E’ stato il fratello Andrea insieme al padre Guido a consegnare la segnalazione fatta dal legale Fabio Anselmo al pm Luigi Bocciolini. “Più testimoni – ha dichiarato l’avvocato – hanno sporto denuncia riferendo anomalie riguardo alla loro esclusione, in più sono state rilevate alcune lacune. Si tratta di alcune telefonate mancanti nei file consegnati dalla procura rispetto a quelli avuti direttamente dal 118. Una in particolare non coinciderebbe mentre altre due mancano per intero”, ha concluso Anselmo.

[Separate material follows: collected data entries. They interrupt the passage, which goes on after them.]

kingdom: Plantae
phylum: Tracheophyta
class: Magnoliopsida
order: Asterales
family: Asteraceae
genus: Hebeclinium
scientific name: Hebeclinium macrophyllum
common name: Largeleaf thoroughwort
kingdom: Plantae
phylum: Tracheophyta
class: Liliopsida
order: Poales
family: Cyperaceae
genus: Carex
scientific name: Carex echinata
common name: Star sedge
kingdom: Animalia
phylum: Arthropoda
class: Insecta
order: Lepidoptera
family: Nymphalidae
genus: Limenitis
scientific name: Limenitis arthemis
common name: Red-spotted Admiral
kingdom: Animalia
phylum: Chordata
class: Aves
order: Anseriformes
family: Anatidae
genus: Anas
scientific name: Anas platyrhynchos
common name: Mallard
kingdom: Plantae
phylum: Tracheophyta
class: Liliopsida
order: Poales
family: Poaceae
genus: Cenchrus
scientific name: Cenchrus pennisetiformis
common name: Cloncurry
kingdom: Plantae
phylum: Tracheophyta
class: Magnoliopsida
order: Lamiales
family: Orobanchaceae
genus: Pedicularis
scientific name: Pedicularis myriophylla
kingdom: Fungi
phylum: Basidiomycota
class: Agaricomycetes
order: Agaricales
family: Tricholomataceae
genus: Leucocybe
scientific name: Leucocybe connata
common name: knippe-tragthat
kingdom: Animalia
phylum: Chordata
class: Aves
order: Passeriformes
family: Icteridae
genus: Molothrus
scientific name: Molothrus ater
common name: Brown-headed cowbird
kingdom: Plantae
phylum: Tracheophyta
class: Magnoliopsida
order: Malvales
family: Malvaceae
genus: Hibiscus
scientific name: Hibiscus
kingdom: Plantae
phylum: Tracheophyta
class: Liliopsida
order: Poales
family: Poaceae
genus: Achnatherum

“Mente raccontavo dei calci che gli davano quando era a terra, il carabiniere che verbalizzava non scriveva: non sentivo il rumore dei tasti”. E’ quanto ha raccontato una testimone al legale della famigliaDa un’altra telefonata fra sanitari del 118, che i Magherini avrebbero ottenuto dall’Asl e non dalla procura, “emerge che l’intervento del 118 è stato approssimativo e che si è cercato di far coincidere orari che non coincidono”, ha spiegato l’avvocato Francesca Casertano

Un’altra testimone ha inviato una comunicazione al legale della famiglia del 39enne parlando di “tono arrogante e minaccioso” dei carabinieri che l’hanno presa a verbale. “Prima che iniziassi a rispondere alle domande – ha spiegato riferendosi a un militare – ha definito il mio atteggiamento ‘immorale’ poiché non mi ero rivolta immediatamente di mia spontanea volontà nei loro uffici e che ‘avevo preferito lasciare interviste a sconosciuti’. Ho ribattuto in lacrime e con uno stato emotivo di forte agitazione che l’atteggiamento di quel carabiniere mi metteva in soggezione”. Quando ha detto al militare che sarebbe “dovuta partire per Roma il giorno stesso”, lui le avrebbe detto “con un tono arrogante e minaccioso che ovunque mi fossi trovata sarebbe lui stesso venuto a cercarmi”.